In the wake of the recent Berkshire Hathaway shareholder letter, we are reminded of an oft repeated quote from Mr. Buffet’s 1979 annual letter*

“In large part, companies obtain the shareholder constituency that they seek and deserve.”

He goes on to suggest that management teams who focus their communications on short-term results or are cynical and dismissive of investors, will typically attract shareholders that value these factors and display similar sentiments towards management.  

Naturally it starts with communication. How management communicates their value proposition will influence what kind of investors are attracted to their company. Whether the story is one of growth, free cash flow, or even turnaround, it must be clear, consistent and relevant to the target audience. One wouldn’t walk into Mr. Buffet’s office and start talking about the upside to next quarters consensus estimates and expect that he would be at all interested. 

Crafting a narrative that focuses on factors within management control, is long lived and (most importantly) honest, is the easiest way to ensure that the gap between expectations and reality is minimized. All frustration is born of missed expectations and telling the truth means never having to remember what you said.

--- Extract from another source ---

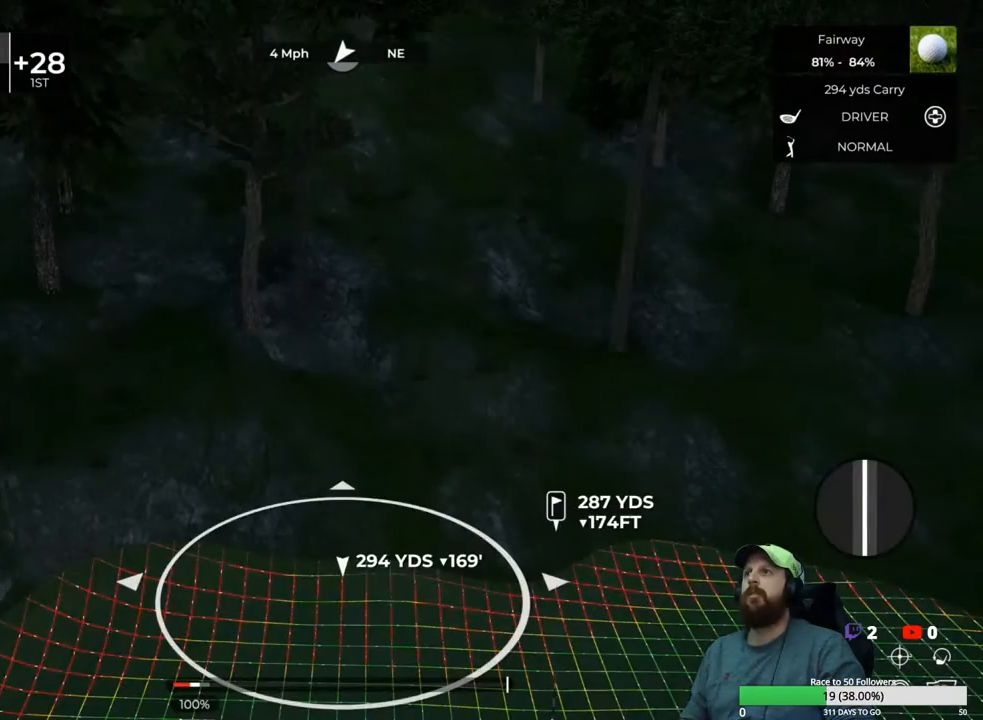
{"buttons": [], "left_stick": "center", "right_stick": "center", "events": [[183, "right_stick", "center"]]}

The 1979 letter also highlights an excerpt from Phil Fisher’s excellent 1958 book, Common Stocks and Uncommon Profits, which equates a corporation’s efforts in attracting shareholders to that of a restaurant trying to attract a certain clientele. If a restauranteur were to change the menu and décor every month, it will be hard to maintain a committed group of satisfied customers. If you’ve had a bad experience at a restaurant, it’s unlikely that you will be eager to make a return visit. 

The key takeaway here is straight forward. You can’t be all things to all people. It’s said that one of the hardest things in asset management is finding investors whose horizon and temperament match that of the strategy. Aligning a company’s characteristics with the appropriate shareholder base is no less valuable.  

Private companies spend a lot of time and effort on making sure their capital partners understand and align with the business strategy. While public companies cannot explicitly control who trades in their stock, there are ways that management can influence what kind of investors own it. 

A good question is to ask is “What kind of investor will be most willing to tolerate (inevitable) short-term missteps, in an otherwise strong and steady business strategy?”. Do what you can to find them and turn them into partners, because that’s what shareholders should be. Finally, don’t be afraid to tell a current or prospective shareholder that they might not be a good fit, because partners need to be chosen carefully.

*Warning, the letters from this era were much longer than those in more recent times.